» THE TASK: Start at the line with "- All AI operations" in the records below, stop at the line with "- **Kernel Isolation**: Each", and return every line in that span exactly, the two end lines included.

(Records from a dataset)
------------
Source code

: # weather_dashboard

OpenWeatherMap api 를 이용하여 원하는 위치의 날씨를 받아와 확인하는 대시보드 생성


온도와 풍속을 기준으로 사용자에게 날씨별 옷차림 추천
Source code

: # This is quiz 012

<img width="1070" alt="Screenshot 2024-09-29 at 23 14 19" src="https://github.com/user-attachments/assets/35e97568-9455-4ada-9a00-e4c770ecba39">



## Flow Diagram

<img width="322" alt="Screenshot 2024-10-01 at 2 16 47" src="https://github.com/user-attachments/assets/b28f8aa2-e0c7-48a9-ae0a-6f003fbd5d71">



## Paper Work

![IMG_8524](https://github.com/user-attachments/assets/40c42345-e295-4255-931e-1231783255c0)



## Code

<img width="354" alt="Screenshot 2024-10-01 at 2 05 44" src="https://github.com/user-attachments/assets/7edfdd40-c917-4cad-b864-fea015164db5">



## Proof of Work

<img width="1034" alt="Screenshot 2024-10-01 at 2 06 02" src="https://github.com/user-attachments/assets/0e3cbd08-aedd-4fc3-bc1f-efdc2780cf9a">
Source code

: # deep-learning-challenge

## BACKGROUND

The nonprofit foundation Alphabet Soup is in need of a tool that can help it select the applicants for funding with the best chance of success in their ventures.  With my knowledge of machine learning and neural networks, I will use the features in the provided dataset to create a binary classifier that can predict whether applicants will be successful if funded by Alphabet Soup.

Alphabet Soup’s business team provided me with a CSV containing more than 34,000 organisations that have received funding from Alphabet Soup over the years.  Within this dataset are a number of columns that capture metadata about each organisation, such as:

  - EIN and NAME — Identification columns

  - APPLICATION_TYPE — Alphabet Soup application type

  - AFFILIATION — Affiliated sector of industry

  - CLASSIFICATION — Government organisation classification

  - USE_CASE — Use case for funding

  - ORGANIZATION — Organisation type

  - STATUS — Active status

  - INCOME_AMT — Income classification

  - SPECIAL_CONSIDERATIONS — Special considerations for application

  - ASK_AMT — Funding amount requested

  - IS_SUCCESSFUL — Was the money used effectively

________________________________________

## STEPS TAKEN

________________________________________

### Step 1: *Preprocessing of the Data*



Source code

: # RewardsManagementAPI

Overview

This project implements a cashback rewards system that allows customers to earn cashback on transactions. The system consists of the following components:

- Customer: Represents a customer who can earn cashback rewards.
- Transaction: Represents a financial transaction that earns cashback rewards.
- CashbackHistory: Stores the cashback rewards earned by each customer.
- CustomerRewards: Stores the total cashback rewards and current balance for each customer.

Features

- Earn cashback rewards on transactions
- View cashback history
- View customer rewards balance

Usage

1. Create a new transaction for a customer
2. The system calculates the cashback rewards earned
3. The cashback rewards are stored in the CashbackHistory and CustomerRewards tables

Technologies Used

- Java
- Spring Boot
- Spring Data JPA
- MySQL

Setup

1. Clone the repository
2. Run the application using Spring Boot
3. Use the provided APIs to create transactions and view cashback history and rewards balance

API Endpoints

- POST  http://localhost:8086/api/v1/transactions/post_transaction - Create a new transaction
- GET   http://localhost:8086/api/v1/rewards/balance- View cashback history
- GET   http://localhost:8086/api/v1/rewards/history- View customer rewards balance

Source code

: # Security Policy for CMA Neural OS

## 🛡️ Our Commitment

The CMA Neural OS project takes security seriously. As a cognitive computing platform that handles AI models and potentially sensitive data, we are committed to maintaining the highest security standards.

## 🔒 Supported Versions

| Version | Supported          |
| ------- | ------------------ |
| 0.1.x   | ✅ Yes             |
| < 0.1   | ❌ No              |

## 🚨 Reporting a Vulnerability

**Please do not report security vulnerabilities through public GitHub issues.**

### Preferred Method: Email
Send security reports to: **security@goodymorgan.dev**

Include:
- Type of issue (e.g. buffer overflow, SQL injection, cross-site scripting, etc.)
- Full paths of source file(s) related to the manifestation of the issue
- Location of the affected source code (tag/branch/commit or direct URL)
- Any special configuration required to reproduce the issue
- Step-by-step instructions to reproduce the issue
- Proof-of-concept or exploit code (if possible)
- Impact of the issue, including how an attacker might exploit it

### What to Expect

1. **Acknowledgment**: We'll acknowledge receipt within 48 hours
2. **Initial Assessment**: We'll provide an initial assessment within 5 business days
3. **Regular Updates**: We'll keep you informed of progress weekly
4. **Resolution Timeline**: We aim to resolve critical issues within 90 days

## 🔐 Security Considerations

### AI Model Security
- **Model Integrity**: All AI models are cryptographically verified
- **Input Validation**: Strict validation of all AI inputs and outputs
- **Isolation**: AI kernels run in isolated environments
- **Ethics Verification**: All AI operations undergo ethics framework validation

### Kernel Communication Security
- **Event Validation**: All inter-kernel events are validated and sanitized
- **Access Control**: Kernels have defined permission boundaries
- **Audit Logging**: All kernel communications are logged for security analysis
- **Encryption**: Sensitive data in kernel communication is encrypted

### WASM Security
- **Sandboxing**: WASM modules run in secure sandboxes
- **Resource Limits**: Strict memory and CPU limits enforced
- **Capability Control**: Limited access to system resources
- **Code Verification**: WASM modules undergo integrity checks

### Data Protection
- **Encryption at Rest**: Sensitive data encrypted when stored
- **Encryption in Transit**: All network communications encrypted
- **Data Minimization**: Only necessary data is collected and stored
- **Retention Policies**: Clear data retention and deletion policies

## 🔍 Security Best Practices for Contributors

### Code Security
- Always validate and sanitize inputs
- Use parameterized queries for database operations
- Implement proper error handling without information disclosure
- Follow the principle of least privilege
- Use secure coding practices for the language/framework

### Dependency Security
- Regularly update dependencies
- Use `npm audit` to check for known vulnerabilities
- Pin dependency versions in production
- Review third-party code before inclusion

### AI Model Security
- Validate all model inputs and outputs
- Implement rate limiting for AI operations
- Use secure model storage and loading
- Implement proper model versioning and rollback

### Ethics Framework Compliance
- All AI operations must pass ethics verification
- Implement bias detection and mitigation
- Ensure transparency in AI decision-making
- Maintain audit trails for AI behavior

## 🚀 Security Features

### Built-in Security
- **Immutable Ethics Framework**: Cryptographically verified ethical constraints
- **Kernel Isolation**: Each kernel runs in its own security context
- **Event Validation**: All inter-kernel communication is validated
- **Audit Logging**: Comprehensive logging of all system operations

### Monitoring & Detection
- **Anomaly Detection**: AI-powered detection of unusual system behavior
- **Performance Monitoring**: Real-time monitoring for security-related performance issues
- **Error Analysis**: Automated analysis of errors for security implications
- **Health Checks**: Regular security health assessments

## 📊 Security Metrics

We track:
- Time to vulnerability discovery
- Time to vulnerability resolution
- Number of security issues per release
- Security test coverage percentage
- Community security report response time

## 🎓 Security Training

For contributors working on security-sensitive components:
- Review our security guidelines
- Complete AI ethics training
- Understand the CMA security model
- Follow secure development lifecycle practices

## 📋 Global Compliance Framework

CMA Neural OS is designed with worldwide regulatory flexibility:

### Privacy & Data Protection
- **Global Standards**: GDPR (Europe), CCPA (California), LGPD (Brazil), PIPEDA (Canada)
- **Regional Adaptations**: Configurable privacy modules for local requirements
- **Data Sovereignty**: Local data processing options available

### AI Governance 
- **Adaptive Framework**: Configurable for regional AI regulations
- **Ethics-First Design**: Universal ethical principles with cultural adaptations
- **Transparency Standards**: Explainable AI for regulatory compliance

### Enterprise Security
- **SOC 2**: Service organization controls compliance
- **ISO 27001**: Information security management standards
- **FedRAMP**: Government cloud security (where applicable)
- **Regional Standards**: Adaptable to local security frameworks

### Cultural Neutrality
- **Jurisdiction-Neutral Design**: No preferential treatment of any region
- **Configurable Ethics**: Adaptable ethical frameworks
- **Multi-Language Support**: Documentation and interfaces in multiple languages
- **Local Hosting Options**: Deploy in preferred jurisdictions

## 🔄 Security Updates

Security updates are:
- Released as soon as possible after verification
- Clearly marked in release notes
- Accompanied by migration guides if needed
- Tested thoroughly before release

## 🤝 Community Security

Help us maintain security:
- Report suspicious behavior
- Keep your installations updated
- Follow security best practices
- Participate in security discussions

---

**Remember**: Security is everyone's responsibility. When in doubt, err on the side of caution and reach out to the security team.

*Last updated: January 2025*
------------
» WRITTEN SOLUTION:
- All AI operations must pass ethics verification
- Implement bias detection and mitigation
- Ensure transparency in AI decision-making
- Maintain audit trails for AI behavior

## 🚀 Security Features

### Built-in Security
- **Immutable Ethics Framework**: Cryptographically verified ethical constraints
- **Kernel Isolation**: Each kernel runs in its own security context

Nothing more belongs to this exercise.